Desde la llegada de la pandemia de Covid-19 se instalaron diferentes ideas de lo que sería la nueva normalidad. A las proyecciones sobre las consecuencias de la crisis sanitaria y sus ramificaciones socioeconómicas en cada país se suma el impacto en la vida de cada persona. En función del coronavirus se han cambiado hábitos que revelan además la vulnerabilidad de nuestra salud mental.
Según datos del Sindicato Argentino de Farmacéuticos y Bioquímicos (SAFYB), el consumo de psicofármacos aumentó 28% durante el primer año de la pandemia y, si bien tuvo su pico a mediados de 2020, no volvió a sus valores previos, con pobres expectativas de mejora ante la llegada de la segunda ola. En 2019 se dispensaron 132 millones de unidades de psicofármacos, mientras que en 2020 se alcanzaron los 168 millones.

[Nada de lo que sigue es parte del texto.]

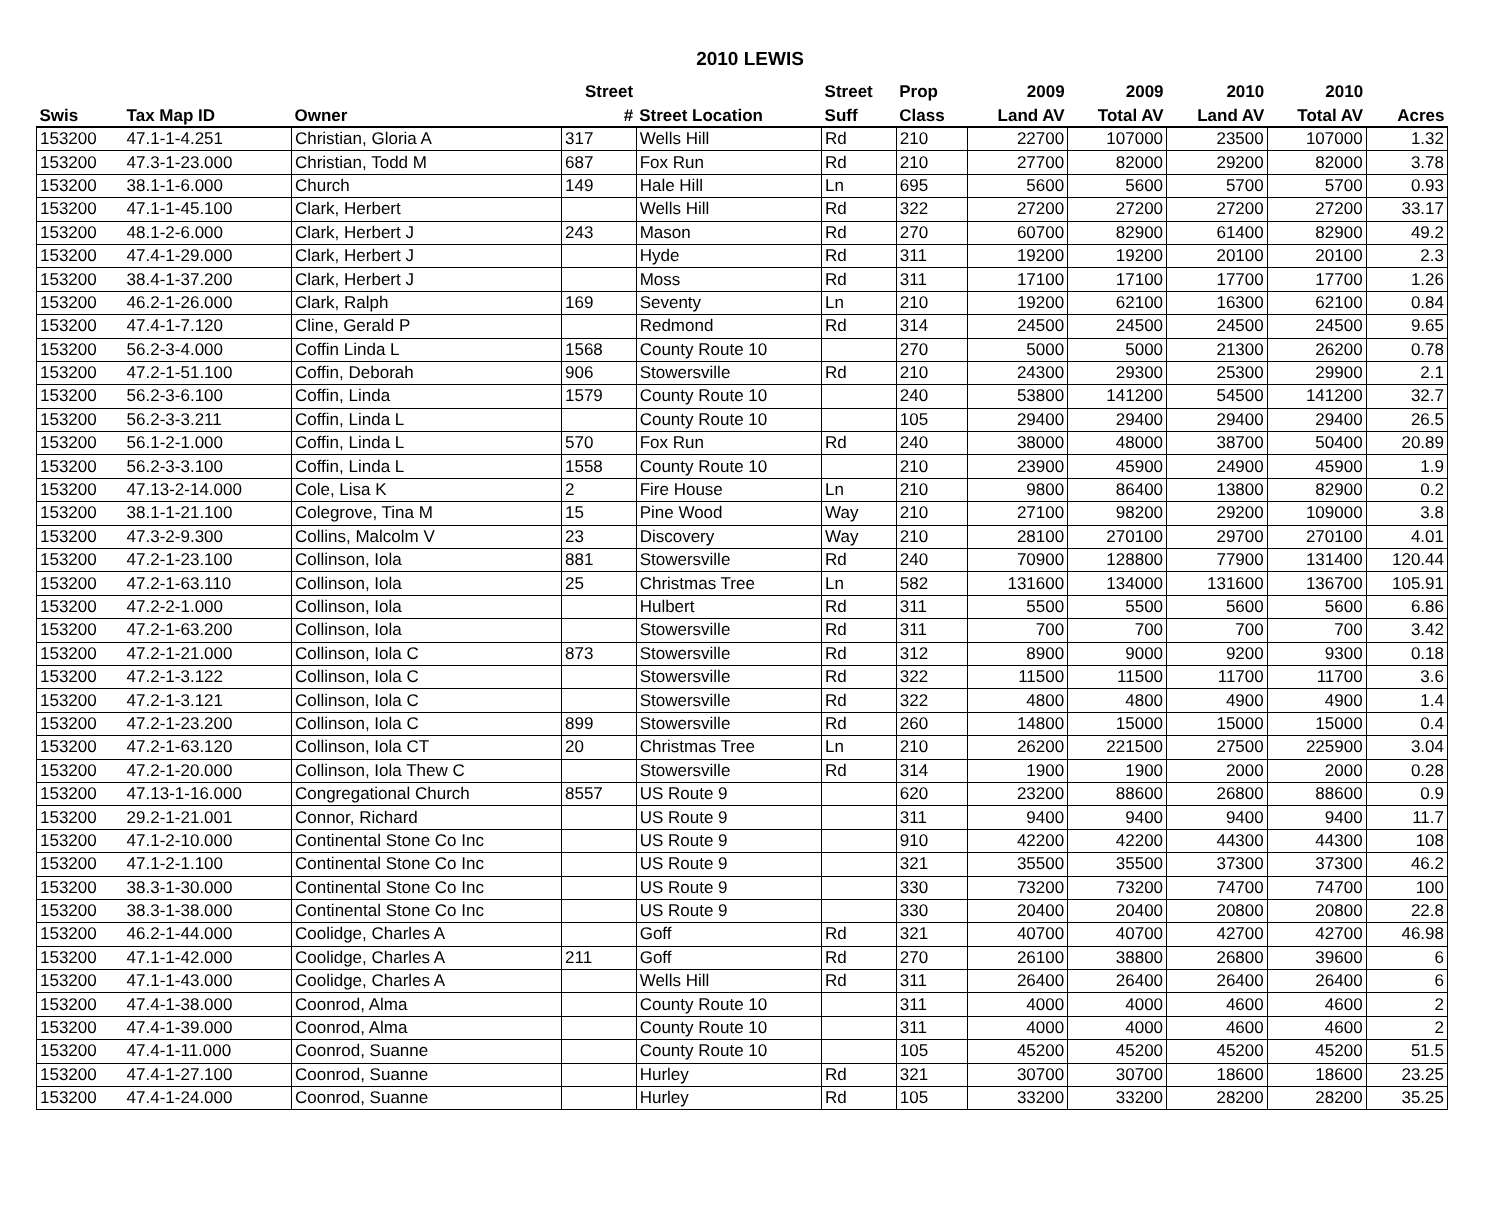2010 LEWIS
| | | | Street | | Street | Prop | 2009 | 2009 | 2010 | 2010 | |
| --- | --- | --- | --- | --- | --- | --- | --- | --- | --- | --- | --- |
| Swis | Tax Map ID | Owner | # | Street Location | Suff | Class | Land AV | Total AV | Land AV | Total AV | Acres |
| 153200 | 47.1-1-4.251 | Christian, Gloria A | 317 | Wells Hill | Rd | 210 | 22700 | 107000 | 23500 | 107000 | 1.32 |
| 153200 | 47.3-1-23.000 | Christian, Todd M | 687 | Fox Run | Rd | 210 | 27700 | 82000 | 29200 | 82000 | 3.78 |
| 153200 | 38.1-1-6.000 | Church | 149 | Hale Hill | Ln | 695 | 5600 | 5600 | 5700 | 5700 | 0.93 |
| 153200 | 47.1-1-45.100 | Clark, Herbert | | Wells Hill | Rd | 322 | 27200 | 27200 | 27200 | 27200 | 33.17 |
| 153200 | 48.1-2-6.000 | Clark, Herbert J | 243 | Mason | Rd | 270 | 60700 | 82900 | 61400 | 82900 | 49.2 |
| 153200 | 47.4-1-29.000 | Clark, Herbert J | | Hyde | Rd | 311 | 19200 | 19200 | 20100 | 20100 | 2.3 |
| 153200 | 38.4-1-37.200 | Clark, Herbert J | | Moss | Rd | 311 | 17100 | 17100 | 17700 | 17700 | 1.26 |
| 153200 | 46.2-1-26.000 | Clark, Ralph | 169 | Seventy | Ln | 210 | 19200 | 62100 | 16300 | 62100 | 0.84 |
| 153200 | 47.4-1-7.120 | Cline, Gerald P | | Redmond | Rd | 314 | 24500 | 24500 | 24500 | 24500 | 9.65 |
| 153200 | 56.2-3-4.000 | Coffin Linda L | 1568 | County Route 10 | | 270 | 5000 | 5000 | 21300 | 26200 | 0.78 |
| 153200 | 47.2-1-51.100 | Coffin, Deborah | 906 | Stowersville | Rd | 210 | 24300 | 29300 | 25300 | 29900 | 2.1 |
| 153200 | 56.2-3-6.100 | Coffin, Linda | 1579 | County Route 10 | | 240 | 53800 | 141200 | 54500 | 141200 | 32.7 |
| 153200 | 56.2-3-3.211 | Coffin, Linda L | | County Route 10 | | 105 | 29400 | 29400 | 29400 | 29400 | 26.5 |
| 153200 | 56.1-2-1.000 | Coffin, Linda L | 570 | Fox Run | Rd | 240 | 38000 | 48000 | 38700 | 50400 | 20.89 |
| 153200 | 56.2-3-3.100 | Coffin, Linda L | 1558 | County Route 10 | | 210 | 23900 | 45900 | 24900 | 45900 | 1.9 |
| 153200 | 47.13-2-14.000 | Cole, Lisa K | 2 | Fire House | Ln | 210 | 9800 | 86400 | 13800 | 82900 | 0.2 |
| 153200 | 38.1-1-21.100 | Colegrove, Tina M | 15 | Pine Wood | Way | 210 | 27100 | 98200 | 29200 | 109000 | 3.8 |
| 153200 | 47.3-2-9.300 | Collins, Malcolm V | 23 | Discovery | Way | 210 | 28100 | 270100 | 29700 | 270100 | 4.01 |
| 153200 | 47.2-1-23.100 | Collinson, Iola | 881 | Stowersville | Rd | 240 | 70900 | 128800 | 77900 | 131400 | 120.44 |
| 153200 | 47.2-1-63.110 | Collinson, Iola | 25 | Christmas Tree | Ln | 582 | 131600 | 134000 | 131600 | 136700 | 105.91 |
| 153200 | 47.2-2-1.000 | Collinson, Iola | | Hulbert | Rd | 311 | 5500 | 5500 | 5600 | 5600 | 6.86 |
| 153200 | 47.2-1-63.200 | Collinson, Iola | | Stowersville | Rd | 311 | 700 | 700 | 700 | 700 | 3.42 |
| 153200 | 47.2-1-21.000 | Collinson, Iola C | 873 | Stowersville | Rd | 312 | 8900 | 9000 | 9200 | 9300 | 0.18 |
| 153200 | 47.2-1-3.122 | Collinson, Iola C | | Stowersville | Rd | 322 | 11500 | 11500 | 11700 | 11700 | 3.6 |
| 153200 | 47.2-1-3.121 | Collinson, Iola C | | Stowersville | Rd | 322 | 4800 | 4800 | 4900 | 4900 | 1.4 |
| 153200 | 47.2-1-23.200 | Collinson, Iola C | 899 | Stowersville | Rd | 260 | 14800 | 15000 | 15000 | 15000 | 0.4 |
| 153200 | 47.2-1-63.120 | Collinson, Iola CT | 20 | Christmas Tree | Ln | 210 | 26200 | 221500 | 27500 | 225900 | 3.04 |
| 153200 | 47.2-1-20.000 | Collinson, Iola Thew C | | Stowersville | Rd | 314 | 1900 | 1900 | 2000 | 2000 | 0.28 |
| 153200 | 47.13-1-16.000 | Congregational Church | 8557 | US Route 9 | | 620 | 23200 | 88600 | 26800 | 88600 | 0.9 |
| 153200 | 29.2-1-21.001 | Connor, Richard | | US Route 9 | | 311 | 9400 | 9400 | 9400 | 9400 | 11.7 |
| 153200 | 47.1-2-10.000 | Continental Stone Co Inc | | US Route 9 | | 910 | 42200 | 42200 | 44300 | 44300 | 108 |
| 153200 | 47.1-2-1.100 | Continental Stone Co Inc | | US Route 9 | | 321 | 35500 | 35500 | 37300 | 37300 | 46.2 |
| 153200 | 38.3-1-30.000 | Continental Stone Co Inc | | US Route 9 | | 330 | 73200 | 73200 | 74700 | 74700 | 100 |
| 153200 | 38.3-1-38.000 | Continental Stone Co Inc | | US Route 9 | | 330 | 20400 | 20400 | 20800 | 20800 | 22.8 |
| 153200 | 46.2-1-44.000 | Coolidge, Charles A | | Goff | Rd | 321 | 40700 | 40700 | 42700 | 42700 | 46.98 |
| 153200 | 47.1-1-42.000 | Coolidge, Charles A | 211 | Goff | Rd | 270 | 26100 | 38800 | 26800 | 39600 | 6 |
| 153200 | 47.1-1-43.000 | Coolidge, Charles A | | Wells Hill | Rd | 311 | 26400 | 26400 | 26400 | 26400 | 6 |
| 153200 | 47.4-1-38.000 | Coonrod, Alma | | County Route 10 | | 311 | 4000 | 4000 | 4600 | 4600 | 2 |
| 153200 | 47.4-1-39.000 | Coonrod, Alma | | County Route 10 | | 311 | 4000 | 4000 | 4600 | 4600 | 2 |
| 153200 | 47.4-1-11.000 | Coonrod, Suanne | | County Route 10 | | 105 | 45200 | 45200 | 45200 | 45200 | 51.5 |
| 153200 | 47.4-1-27.100 | Coonrod, Suanne | | Hurley | Rd | 321 | 30700 | 30700 | 18600 | 18600 | 23.25 |
| 153200 | 47.4-1-24.000 | Coonrod, Suanne | | Hurley | Rd | 105 | 33200 | 33200 | 28200 | 28200 | 35.25 |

Son varias las afectaciones en la población que manifiestan en menor o mayor medida indicios de angustia, desesperación, enojo, depresión, languidez, hartazgo, frustración y agotamiento. La incertidumbre, la pérdida o el riesgo de perder el empleo, la convivencia forzada de tiempo completo en espacios reducidos, sumado a la responsabilidad de criar y ser educadores de los hijos, la imposibilidad de socializar y salir al exterior, o la posibilidad de un castigo social o sanción si lo hiciera, fueron y son algunos de los principales disparadores del empeoramiento de la salud mental.
A la luz de las cifras y de las explicaciones médicas, actualmente somos una comunidad a la que le está costando mucho lidiar con el dolor y las inclemencias propias de esta inédita y angustiante coyuntura.

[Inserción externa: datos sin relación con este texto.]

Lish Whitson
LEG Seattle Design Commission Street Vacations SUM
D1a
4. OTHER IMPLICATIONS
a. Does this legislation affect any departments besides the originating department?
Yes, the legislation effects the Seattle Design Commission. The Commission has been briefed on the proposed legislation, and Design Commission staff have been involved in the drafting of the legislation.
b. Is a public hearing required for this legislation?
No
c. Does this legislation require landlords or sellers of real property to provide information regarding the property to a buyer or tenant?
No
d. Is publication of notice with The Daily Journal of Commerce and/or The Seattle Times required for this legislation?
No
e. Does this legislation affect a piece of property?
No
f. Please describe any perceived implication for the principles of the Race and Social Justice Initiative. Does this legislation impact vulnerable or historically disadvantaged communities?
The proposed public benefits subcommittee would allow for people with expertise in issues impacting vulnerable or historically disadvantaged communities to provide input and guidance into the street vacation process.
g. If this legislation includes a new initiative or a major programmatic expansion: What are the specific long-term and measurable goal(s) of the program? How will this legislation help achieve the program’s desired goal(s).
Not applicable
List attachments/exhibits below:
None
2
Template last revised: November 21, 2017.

“Darwin decía que si éramos capaces de sentir tristeza, ansiedad, pánico, disgusto o rabia, ello se debía a que todas esas emociones nos ayudan a sobrevivir. Necesitamos preocuparnos de las consecuencias de nuestros actos o nos buscaremos problemas”. La declaración pertenece al estadounidense Allen Frances, referente de la psiquiatría moderna. Los argentinos de estos días seguimos buscando para nuestros problemas soluciones químicas que, demasiadas veces, se tornan –paradójicamente– perjudiciales para nosotros mismos.